Let $r$ be the radius of the cylindrical can and $h$ be its height. Then we have $A = \pi r^2+2\pi r h$ fixed, as that is the total area. You will now need to determine the dimensions $r, h$ of the largest volume can, in terms of the known $A$.
One way to do this is to write $h$ in terms of $r$ and other known elements, as $h = \dfrac{A-\pi r^2}{2\pi r}$, and use this in the formula of $V$, i.e. $V = \pi r^2h = \frac12r(A-\pi r^2)$. Now we have $V$ as a function of one variable $r$, and calculus can be used to find its maximum.
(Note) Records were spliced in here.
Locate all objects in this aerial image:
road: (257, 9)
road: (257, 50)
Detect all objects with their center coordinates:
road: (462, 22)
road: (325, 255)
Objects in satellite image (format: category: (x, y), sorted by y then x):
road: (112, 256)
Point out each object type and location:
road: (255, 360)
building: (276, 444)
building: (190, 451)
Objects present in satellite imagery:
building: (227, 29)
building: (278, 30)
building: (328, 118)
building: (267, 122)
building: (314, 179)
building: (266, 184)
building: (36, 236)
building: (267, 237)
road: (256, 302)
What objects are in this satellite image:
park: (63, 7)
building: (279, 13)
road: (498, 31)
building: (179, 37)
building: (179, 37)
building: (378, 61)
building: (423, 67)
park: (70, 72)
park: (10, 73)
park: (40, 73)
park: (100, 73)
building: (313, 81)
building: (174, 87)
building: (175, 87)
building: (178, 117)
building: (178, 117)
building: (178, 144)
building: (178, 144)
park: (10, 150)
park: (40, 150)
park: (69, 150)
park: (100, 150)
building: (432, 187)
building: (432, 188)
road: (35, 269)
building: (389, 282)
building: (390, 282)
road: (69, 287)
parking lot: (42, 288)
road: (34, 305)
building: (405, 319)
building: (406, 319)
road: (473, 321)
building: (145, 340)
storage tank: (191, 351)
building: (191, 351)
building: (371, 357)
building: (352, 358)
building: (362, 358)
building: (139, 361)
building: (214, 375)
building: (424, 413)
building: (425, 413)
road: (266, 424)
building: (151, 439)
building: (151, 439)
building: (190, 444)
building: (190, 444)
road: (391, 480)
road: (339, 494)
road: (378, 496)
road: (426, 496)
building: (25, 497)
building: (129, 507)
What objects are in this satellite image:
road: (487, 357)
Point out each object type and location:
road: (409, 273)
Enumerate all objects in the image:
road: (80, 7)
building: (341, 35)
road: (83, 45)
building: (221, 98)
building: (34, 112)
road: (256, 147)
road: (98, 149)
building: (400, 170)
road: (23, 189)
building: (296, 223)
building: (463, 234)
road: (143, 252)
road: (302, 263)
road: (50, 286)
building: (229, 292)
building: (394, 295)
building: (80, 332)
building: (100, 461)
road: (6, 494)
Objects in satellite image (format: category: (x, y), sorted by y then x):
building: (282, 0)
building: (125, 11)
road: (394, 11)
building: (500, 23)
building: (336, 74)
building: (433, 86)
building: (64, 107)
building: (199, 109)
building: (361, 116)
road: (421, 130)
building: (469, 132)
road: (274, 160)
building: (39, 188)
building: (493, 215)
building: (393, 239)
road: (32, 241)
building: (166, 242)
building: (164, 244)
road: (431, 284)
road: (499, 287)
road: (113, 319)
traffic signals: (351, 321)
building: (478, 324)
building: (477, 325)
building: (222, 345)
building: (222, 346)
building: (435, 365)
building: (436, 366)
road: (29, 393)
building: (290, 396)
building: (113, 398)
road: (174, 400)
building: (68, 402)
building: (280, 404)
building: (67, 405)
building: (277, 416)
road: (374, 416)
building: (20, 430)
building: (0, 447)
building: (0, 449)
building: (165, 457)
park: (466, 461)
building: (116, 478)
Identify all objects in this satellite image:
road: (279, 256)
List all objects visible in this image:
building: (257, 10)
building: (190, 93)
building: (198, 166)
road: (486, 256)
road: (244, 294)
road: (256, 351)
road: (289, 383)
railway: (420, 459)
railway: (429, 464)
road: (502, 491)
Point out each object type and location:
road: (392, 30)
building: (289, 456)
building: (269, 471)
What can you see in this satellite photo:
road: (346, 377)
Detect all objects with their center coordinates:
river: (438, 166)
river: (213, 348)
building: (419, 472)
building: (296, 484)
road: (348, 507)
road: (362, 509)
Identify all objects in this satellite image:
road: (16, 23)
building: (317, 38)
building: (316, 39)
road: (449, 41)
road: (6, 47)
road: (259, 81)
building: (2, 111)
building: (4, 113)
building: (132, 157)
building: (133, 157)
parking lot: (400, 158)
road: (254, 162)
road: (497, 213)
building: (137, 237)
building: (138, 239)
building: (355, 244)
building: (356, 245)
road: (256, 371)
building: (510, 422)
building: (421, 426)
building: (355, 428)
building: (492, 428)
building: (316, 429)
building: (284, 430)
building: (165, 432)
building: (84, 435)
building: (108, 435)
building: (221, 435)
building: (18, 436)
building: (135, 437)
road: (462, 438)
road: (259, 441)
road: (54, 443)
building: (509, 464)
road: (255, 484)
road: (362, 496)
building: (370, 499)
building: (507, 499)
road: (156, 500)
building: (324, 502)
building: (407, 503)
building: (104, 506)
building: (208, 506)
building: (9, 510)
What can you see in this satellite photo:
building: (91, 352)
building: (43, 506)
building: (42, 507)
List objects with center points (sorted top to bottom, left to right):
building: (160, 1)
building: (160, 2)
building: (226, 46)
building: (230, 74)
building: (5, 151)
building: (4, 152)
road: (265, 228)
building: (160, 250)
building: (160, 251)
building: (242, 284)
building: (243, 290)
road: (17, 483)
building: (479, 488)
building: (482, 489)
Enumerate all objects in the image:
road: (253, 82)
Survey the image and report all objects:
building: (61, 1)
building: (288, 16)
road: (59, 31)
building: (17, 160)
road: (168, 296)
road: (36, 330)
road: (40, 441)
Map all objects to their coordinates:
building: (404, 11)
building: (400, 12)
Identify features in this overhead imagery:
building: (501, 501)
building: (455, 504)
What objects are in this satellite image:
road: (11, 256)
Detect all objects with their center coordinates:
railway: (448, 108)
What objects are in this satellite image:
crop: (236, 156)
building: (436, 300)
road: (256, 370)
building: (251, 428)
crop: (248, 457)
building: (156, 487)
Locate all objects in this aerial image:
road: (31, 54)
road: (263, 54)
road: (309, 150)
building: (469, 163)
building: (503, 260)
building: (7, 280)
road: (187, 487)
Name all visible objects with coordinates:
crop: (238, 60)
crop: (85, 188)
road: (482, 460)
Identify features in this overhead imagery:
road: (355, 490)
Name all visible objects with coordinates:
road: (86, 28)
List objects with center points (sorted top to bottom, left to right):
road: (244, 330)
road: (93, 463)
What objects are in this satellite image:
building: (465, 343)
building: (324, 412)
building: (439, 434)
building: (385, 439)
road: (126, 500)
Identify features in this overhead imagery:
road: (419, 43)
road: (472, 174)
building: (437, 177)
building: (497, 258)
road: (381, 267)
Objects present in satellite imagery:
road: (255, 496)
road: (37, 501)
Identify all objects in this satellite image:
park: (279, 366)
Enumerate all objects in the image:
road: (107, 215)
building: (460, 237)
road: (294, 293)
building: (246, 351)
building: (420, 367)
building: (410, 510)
$$\frac{dV}{dr} = \frac{d}{dr}\left(\frac12rA - \frac12 \pi r^3 \right)= \frac12(A-3\pi r^2)$$
For an extremum the above is zero, i.e. $r^2 = \dfrac{A}{3\pi}.\;$ As $\dfrac{dV^2}{dr^2}=-\frac32 \pi r < 0$, we are assured this is a maximum.
Now $h = \sqrt{\dfrac{A}{3\pi}}$, $V_{max} = \sqrt{\dfrac{A^3}{27\pi}}$ etc. can be worked out.